Methods: A retrospective study was conducted of all patients presenting during a period between 1992 and 2006 to the private practice of a paediatric ophthalmologist, with either congenital III or monocular elevation deficiency. For patients requiring surgical intervention pre- and post-surgical data were documented and analysed.

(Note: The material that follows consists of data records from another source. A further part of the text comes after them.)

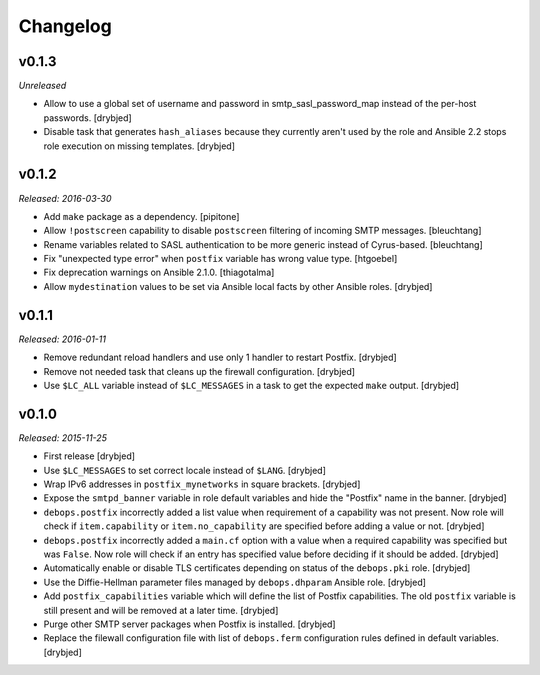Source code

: Changelog
=========

v0.1.3
------

*Unreleased*

- Allow to use a global set of username and password in smtp_sasl_password_map
  instead of the per-host passwords. [drybjed]

- Disable task that generates ``hash_aliases`` because they currently aren't
  used by the role and Ansible 2.2 stops role execution on missing templates.
  [drybjed]

v0.1.2
------

*Released: 2016-03-30*

- Add ``make`` package as a dependency. [pipitone]

- Allow ``!postscreen`` capability to disable ``postscreen`` filtering of
  incoming SMTP messages. [bleuchtang]

- Rename variables related to SASL authentication to be more generic instead of
  Cyrus-based. [bleuchtang]

- Fix "unexpected type error" when ``postfix`` variable has wrong value type.
  [htgoebel]

- Fix deprecation warnings on Ansible 2.1.0. [thiagotalma]

- Allow ``mydestination`` values to be set via Ansible local facts by other
  Ansible roles. [drybjed]

v0.1.1
------

*Released: 2016-01-11*

- Remove redundant reload handlers and use only 1 handler to restart Postfix.
  [drybjed]

- Remove not needed task that cleans up the firewall configuration. [drybjed]

- Use ``$LC_ALL`` variable instead of ``$LC_MESSAGES`` in a task to get the
  expected ``make`` output. [drybjed]

v0.1.0
------

*Released: 2015-11-25*

- First release [drybjed]

- Use ``$LC_MESSAGES`` to set correct locale instead of ``$LANG``. [drybjed]

- Wrap IPv6 addresses in ``postfix_mynetworks`` in square brackets. [drybjed]

- Expose the ``smtpd_banner`` variable in role default variables and hide the
  "Postfix" name in the banner. [drybjed]

- ``debops.postfix`` incorrectly added a list value when requirement of
  a capability was not present. Now role will check if ``item.capability`` or
  ``item.no_capability`` are specified before adding a value or not. [drybjed]

- ``debops.postfix`` incorrectly added a ``main.cf`` option with a value when
  a required capability was specified but was ``False``. Now role will check if
  an entry has specified value before deciding if it should be added. [drybjed]

- Automatically enable or disable TLS certificates depending on status of the
  ``debops.pki`` role. [drybjed]

- Use the Diffie-Hellman parameter files managed by ``debops.dhparam`` Ansible
  role. [drybjed]

- Add ``postfix_capabilities`` variable which will define the list of Postfix
  capabilities. The old ``postfix`` variable is still present and will be
  removed at a later time. [drybjed]

- Purge other SMTP server packages when Postfix is installed. [drybjed]

- Replace the filewall configuration file with list of ``debops.ferm``
  configuration rules defined in default variables. [drybjed]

Results: A total of 19 congenital III and 13 monocular elevation deficiency patients were identified. There were eight surgical patients in each congenital III nerve palsy group and in the monocular elevation deficiency group. The congenital III group had a preoperative mean exotropia for near of −36 prism dioptres (PD) compared with postoperative mean exotropia for near −16 PD. Preoperative mean hypotropia for near of −19 PD was improved to postoperative mean hypotropia of −5 PD. The monocular elevation deficiency group had preoperative mean esotropia for near of +6 PD compared with postoperative mean exotropia for near −5 PD. Preoperative mean hypotropia for near of −15 PD was improved to postoperative mean hypotropia of −7 PD. At last follow up both groups had a majority of mild or no amblyopia noted.
Conclusion: Superficially, congenital III and monocular elevation deficiency may appear similar, both frequently having ptosis and hypotropia as features. Careful clinical assessment of the horizontal alignment and the result of forced duction testing will usually allow them to be distinguished. Congenital III more frequently requires surgery for exotropia as well as surgery for hypotropia and monocular elevation deficiency more often requires surgery just for hypotropia. The ptosis surgery is similar for either diagnosis in this study. Significant cosmetic improvement, as well as excellent visual acuity outcomes can be achieved.